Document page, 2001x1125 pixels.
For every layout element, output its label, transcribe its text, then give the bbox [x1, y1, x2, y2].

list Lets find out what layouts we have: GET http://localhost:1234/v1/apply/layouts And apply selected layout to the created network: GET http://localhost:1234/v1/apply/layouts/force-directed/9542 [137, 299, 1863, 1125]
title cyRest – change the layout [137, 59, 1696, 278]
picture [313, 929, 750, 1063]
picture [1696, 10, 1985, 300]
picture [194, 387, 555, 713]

* **Activity**
In this exercise, every line of the listing is to be output exactly.

* **Output below**
Document page, 2001x1125 pixels.
For every layout element, output its label, transcribe its text, then give the bbox [x1, y1, x2, y2].

list Lets find out what layouts we have: GET http://localhost:1234/v1/apply/layouts And apply selected layout to the created network: GET http://localhost:1234/v1/apply/layouts/force-directed/9542 [137, 299, 1863, 1125]
title cyRest – change the layout [137, 59, 1696, 278]
picture [313, 929, 750, 1063]
picture [1696, 10, 1985, 300]
picture [194, 387, 555, 713]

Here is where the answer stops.